_INSTRUCTIONS FOR THE TASK_.
Your task is to repeat exactly the lines below between the line holding "list [149, 398, 1842, 1054]" and the line holding "text_box [737, 487, 926, 570]", inclusive, and only those.
══ SUPPLIED MATERIAL
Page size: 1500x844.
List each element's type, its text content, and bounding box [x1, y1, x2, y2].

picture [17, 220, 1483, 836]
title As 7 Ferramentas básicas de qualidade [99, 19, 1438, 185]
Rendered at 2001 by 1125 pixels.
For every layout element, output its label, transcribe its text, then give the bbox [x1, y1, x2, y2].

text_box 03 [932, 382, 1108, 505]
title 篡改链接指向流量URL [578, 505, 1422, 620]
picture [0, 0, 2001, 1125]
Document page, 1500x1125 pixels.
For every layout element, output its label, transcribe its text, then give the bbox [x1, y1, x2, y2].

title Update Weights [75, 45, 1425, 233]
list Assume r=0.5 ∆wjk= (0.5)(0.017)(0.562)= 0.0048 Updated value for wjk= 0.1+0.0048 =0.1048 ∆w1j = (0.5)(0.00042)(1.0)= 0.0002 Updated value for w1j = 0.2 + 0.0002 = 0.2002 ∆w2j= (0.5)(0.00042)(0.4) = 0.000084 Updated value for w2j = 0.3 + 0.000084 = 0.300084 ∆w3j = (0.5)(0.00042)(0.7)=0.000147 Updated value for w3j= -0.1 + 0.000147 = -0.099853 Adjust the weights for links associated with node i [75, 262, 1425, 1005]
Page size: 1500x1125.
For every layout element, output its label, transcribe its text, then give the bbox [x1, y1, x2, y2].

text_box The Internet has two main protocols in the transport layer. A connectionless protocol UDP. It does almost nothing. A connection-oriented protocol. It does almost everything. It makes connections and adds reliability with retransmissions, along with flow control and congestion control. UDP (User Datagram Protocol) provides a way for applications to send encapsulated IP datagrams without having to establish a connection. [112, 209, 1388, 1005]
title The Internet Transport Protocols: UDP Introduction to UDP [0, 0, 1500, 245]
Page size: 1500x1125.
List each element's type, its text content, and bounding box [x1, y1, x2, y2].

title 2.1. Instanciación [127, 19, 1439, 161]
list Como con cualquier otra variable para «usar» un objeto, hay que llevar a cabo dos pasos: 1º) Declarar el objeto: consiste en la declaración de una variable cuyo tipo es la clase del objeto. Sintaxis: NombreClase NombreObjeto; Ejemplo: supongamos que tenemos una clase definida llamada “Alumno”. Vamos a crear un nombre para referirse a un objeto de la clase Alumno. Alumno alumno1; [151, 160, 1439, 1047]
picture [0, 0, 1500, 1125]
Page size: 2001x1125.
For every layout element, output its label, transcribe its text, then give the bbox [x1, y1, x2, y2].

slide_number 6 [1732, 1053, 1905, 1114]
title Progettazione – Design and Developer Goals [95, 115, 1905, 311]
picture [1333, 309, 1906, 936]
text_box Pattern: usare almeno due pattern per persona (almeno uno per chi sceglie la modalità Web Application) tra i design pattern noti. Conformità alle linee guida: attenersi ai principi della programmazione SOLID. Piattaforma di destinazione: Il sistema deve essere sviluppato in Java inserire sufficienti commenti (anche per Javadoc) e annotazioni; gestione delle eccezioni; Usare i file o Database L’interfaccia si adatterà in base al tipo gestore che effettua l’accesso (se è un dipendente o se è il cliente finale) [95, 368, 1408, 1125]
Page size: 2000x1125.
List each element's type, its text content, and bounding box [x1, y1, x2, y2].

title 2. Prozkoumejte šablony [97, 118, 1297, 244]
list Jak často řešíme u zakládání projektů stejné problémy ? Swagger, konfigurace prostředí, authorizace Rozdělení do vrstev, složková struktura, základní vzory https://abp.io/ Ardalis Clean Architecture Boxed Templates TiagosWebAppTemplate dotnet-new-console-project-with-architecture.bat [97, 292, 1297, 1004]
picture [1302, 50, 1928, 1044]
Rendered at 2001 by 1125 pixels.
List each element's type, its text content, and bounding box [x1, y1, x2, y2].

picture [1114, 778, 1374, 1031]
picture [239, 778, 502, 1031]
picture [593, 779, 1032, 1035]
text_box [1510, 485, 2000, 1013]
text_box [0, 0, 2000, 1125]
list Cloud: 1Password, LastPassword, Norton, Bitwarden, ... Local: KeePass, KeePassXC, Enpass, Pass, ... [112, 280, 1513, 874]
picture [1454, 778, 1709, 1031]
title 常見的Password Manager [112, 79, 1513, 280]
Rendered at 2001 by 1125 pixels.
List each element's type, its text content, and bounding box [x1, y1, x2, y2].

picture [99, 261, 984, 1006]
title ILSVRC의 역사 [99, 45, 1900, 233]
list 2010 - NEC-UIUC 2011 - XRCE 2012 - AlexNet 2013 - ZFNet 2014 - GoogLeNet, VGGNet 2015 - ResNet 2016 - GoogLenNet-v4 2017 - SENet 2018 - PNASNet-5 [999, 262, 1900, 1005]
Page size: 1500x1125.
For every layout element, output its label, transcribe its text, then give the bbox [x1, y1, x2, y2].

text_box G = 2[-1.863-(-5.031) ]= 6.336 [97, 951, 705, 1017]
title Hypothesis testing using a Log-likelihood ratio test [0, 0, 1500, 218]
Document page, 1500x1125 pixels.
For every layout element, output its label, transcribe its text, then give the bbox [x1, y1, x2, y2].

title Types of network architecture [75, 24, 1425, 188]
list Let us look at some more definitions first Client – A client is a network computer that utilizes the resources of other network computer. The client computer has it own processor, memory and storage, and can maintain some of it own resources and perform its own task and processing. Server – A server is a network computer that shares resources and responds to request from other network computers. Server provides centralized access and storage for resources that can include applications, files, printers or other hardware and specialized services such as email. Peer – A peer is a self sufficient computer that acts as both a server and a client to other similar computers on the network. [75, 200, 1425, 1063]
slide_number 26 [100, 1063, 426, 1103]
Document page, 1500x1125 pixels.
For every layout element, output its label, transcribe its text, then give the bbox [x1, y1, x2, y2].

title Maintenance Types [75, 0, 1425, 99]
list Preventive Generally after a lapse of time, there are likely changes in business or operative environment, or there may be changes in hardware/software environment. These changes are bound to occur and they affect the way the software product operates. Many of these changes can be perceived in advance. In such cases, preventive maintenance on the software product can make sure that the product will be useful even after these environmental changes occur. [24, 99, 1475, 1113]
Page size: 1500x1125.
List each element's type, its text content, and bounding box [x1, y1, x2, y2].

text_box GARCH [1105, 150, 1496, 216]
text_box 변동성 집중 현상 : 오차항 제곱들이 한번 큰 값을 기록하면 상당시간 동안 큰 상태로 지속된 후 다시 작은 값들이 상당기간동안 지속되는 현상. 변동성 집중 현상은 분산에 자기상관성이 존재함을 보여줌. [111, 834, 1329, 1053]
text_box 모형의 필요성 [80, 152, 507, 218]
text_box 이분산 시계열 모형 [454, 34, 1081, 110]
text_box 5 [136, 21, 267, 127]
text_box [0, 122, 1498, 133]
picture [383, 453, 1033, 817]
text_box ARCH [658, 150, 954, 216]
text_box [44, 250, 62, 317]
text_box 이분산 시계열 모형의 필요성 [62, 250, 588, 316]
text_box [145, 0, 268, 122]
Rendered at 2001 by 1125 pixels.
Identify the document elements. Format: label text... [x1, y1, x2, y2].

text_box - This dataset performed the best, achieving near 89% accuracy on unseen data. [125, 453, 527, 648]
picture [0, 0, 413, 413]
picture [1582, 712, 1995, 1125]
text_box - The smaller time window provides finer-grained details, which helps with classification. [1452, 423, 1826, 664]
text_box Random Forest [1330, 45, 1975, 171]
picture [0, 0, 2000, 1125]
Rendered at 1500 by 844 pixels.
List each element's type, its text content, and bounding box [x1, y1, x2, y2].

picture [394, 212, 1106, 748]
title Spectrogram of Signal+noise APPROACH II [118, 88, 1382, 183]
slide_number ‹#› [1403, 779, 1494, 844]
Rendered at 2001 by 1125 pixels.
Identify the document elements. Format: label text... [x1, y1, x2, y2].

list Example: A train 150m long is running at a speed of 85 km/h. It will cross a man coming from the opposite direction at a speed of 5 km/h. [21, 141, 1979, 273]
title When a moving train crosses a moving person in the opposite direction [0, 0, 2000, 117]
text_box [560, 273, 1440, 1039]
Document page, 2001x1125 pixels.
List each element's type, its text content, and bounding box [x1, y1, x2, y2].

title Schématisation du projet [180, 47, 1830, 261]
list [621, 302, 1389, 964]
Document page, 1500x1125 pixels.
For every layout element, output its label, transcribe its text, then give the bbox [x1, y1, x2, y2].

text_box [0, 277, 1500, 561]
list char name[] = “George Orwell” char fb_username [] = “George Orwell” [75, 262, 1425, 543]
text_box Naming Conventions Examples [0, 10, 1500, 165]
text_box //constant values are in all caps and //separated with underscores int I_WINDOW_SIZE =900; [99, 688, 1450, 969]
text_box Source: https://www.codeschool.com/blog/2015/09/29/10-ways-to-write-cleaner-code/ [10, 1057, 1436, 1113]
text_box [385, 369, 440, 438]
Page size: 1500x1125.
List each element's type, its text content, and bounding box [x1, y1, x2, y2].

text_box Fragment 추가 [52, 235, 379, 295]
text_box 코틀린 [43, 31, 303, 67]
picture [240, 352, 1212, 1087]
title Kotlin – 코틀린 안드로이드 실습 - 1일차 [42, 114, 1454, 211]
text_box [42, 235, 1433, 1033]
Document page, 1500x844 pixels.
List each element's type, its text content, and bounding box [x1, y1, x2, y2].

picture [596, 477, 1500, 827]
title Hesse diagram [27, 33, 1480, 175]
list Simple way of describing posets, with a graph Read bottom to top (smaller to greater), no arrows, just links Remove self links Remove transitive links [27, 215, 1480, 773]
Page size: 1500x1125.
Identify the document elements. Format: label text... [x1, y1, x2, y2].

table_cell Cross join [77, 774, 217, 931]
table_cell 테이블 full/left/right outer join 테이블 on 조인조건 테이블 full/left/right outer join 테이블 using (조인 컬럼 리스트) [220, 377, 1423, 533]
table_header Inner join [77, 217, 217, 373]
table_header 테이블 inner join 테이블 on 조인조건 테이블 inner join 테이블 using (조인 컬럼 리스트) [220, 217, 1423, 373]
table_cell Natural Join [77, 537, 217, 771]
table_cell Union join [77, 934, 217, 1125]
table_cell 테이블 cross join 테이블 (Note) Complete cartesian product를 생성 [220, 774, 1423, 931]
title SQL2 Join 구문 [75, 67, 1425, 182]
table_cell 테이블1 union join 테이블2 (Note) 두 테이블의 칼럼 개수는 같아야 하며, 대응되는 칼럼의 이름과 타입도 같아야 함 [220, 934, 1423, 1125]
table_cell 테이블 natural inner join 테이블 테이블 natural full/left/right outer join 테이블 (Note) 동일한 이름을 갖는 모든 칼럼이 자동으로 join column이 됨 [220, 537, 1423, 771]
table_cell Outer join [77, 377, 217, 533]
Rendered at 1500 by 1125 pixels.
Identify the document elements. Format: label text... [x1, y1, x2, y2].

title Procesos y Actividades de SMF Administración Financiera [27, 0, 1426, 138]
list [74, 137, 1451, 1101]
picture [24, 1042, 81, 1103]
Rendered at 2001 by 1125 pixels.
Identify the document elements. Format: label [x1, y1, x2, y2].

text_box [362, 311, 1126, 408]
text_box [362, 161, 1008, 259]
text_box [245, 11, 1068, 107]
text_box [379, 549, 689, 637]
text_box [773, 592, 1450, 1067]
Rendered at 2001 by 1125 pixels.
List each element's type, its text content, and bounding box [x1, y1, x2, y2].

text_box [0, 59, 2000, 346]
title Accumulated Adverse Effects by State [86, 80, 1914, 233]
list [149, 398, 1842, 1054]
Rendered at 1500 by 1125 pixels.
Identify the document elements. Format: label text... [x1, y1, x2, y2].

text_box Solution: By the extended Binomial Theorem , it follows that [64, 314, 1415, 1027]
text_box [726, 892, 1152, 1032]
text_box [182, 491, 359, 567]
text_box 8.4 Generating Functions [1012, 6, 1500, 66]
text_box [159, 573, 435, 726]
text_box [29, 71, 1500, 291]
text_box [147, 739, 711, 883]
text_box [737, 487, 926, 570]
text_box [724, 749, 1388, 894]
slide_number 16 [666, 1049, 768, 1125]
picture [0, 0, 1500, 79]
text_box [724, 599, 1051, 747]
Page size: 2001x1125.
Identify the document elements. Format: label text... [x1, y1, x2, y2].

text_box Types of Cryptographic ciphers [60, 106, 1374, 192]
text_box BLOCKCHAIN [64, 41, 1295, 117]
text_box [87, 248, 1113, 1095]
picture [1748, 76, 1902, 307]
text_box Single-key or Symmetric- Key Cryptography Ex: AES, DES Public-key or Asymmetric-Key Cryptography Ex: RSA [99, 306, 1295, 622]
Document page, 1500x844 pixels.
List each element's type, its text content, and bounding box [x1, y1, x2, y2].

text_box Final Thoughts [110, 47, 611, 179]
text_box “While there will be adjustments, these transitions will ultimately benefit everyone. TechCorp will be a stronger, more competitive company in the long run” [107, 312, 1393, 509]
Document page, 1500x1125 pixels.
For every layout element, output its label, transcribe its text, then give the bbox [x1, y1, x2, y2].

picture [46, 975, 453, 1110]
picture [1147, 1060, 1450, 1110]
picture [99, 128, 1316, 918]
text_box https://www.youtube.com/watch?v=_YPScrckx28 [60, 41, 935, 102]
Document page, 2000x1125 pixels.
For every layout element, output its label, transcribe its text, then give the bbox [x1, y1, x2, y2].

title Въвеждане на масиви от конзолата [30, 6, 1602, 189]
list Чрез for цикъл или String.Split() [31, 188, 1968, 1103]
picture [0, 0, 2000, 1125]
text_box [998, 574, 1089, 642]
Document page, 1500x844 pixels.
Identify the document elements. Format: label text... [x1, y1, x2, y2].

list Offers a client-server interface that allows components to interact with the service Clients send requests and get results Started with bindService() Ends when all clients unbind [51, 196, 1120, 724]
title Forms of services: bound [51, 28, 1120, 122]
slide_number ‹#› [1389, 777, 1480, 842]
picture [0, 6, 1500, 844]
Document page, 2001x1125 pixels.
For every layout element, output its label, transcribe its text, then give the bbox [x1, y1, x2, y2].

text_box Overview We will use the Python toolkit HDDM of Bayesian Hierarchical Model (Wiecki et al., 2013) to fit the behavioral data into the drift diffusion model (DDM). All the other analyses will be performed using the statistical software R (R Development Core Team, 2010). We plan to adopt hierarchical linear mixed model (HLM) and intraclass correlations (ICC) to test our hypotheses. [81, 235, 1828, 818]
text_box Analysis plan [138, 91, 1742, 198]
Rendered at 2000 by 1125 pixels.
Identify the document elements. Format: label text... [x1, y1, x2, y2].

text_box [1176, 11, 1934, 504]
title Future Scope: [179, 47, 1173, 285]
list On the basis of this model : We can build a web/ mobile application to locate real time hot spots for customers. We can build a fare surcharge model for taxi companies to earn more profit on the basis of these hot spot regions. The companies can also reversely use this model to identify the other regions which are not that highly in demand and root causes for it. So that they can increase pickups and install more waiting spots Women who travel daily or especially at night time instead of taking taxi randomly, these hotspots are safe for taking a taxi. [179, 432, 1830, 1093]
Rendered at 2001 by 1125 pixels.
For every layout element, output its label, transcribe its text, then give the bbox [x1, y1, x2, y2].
════
_WRITTEN SOLUTION_.
list [149, 398, 1842, 1054]
Rendered at 1500 by 1125 pixels.
Identify the document elements. Format: label text... [x1, y1, x2, y2].

text_box Solution: By the extended Binomial Theorem , it follows that [64, 314, 1415, 1027]
text_box [726, 892, 1152, 1032]
text_box [182, 491, 359, 567]
text_box 8.4 Generating Functions [1012, 6, 1500, 66]
text_box [159, 573, 435, 726]
text_box [29, 71, 1500, 291]
text_box [147, 739, 711, 883]
text_box [737, 487, 926, 570]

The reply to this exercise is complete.